**課題一覧**:
1. 判定文で本件特許発明の構成を分説した構成要件を、記号と記載をつけてすべて挙げてください。
2. 判定文のうち、「理由 第1.請求の趣旨」から「効果は、以下のとおりである。」までを、両端を含めて一字一句そのまま書き写してください。

**分析対象の文章**:
%%

結論 イ号の「玉川高島屋S・C新南館」の増築工事は、特許第3350802号発明の技術的範囲に属しない。 
理由 第1.請求の趣旨
本件判定請求人である株式会社ライト建築事務所は、平成20年3月31日付け判定請求書において、「(イ)号の説明」及び判定請求書に添付された「玉川高島屋S・C新南館」(証拠-1:「日経アーキテクチュア」、2003-11-10号、009?014頁に掲載の「玉川高島屋S・C新南館」の記事の写し、証拠-2:インターネット地図の写し)の増築工事(以下、「イ号手法」という。)が、特許第3350802号の請求項1に係る発明の技術的範囲に属するとの判定を求めるものである。


第2.本件特許発明
本件特許第3350802号は、平成9年2月12日の出願に係り、平成14年9月20日に設定登録されたものであり、その請求項1に係る発明(以下、「本件特許発明」という。)は、特許明細書及び図面の記載からみて、その特許請求の範囲の請求項1に記載された事項により特定されるとおりのものであって、その構成、目的及び作用効果は、以下のとおりである。

【1】本件特許発明の構成
本件特許発明の構成は、
「既存建物の諸権利に空中権を加えて権利調整し、既存建物を跨ぐ建築の柱と作業スペースを適応させるために空き家の移転調整を加えて建築計画に合わせ、既存建物を跨いで空中に建築を造るための柱により頭上に建築を進行させて拡張していき、権利調整の進展に合わせて立ち退きと建設を同時にできるようにしたことを特徴とする建替え手法。」であり、
これを構成要件ごとに分説すると、次のとおりである。

「A 既存建物の諸権利に空中権を加えて権利調整し、
B 既存建物を跨ぐ建築の柱と作業スペースを適応させるために空き家の移転調整を加えて建築計画に合わせ、
C 既存建物を跨いで空中に建築を造るための柱により頭上に建築を進行させて拡張していき、
D 権利調整の進展に合わせて立ち退きと建設を同時にできるようにしたことを特徴とする建替え手法。」(以下、「構成要件A」などという。)

%%

**データ抜粋**:
%%

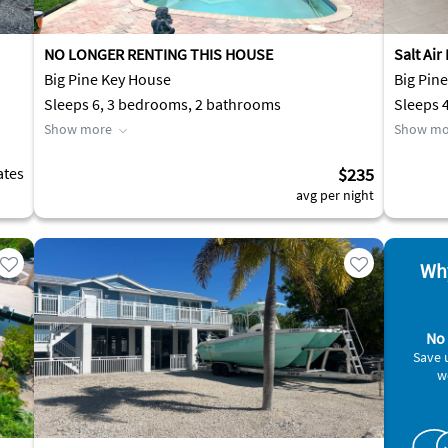
NO LONGER RENTING THIS HOUSE
Salt Air
Big Pine Key House
Big Pin
Sleeps 6, 3 bedrooms, 2 bathrooms
Sleeps 
Show more
Show mo
ates
$235
avg per night
Why
No 
Save 
w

%%

**課題別解答**:
1.
A 既存建物の諸権利に空中権を加えて権利調整し、
B 既存建物を跨ぐ建築の柱と作業スペースを適応させるために空き家の移転調整を加えて建築計画に合わせ、
C 既存建物を跨いで空中に建築を造るための柱により頭上に建築を進行させて拡張していき、
D 権利調整の進展に合わせて立ち退きと建設を同時にできるようにしたことを特徴とする建替え手法。

2.
理由 第1.請求の趣旨
本件判定請求人である株式会社ライト建築事務所は、平成20年3月31日付け判定請求書において、「(イ)号の説明」及び判定請求書に添付された「玉川高島屋S・C新南館」(証拠-1:「日経アーキテクチュア」、2003-11-10号、009?014頁に掲載の「玉川高島屋S・C新南館」の記事の写し、証拠-2:インターネット地図の写し)の増築工事(以下、「イ号手法」という。)が、特許第3350802号の請求項1に係る発明の技術的範囲に属するとの判定を求めるものである。


第2.本件特許発明
本件特許第3350802号は、平成9年2月12日の出願に係り、平成14年9月20日に設定登録されたものであり、その請求項1に係る発明(以下、「本件特許発明」という。)は、特許明細書及び図面の記載からみて、その特許請求の範囲の請求項1に記載された事項により特定されるとおりのものであって、その構成、目的及び作用効果は、以下のとおりである。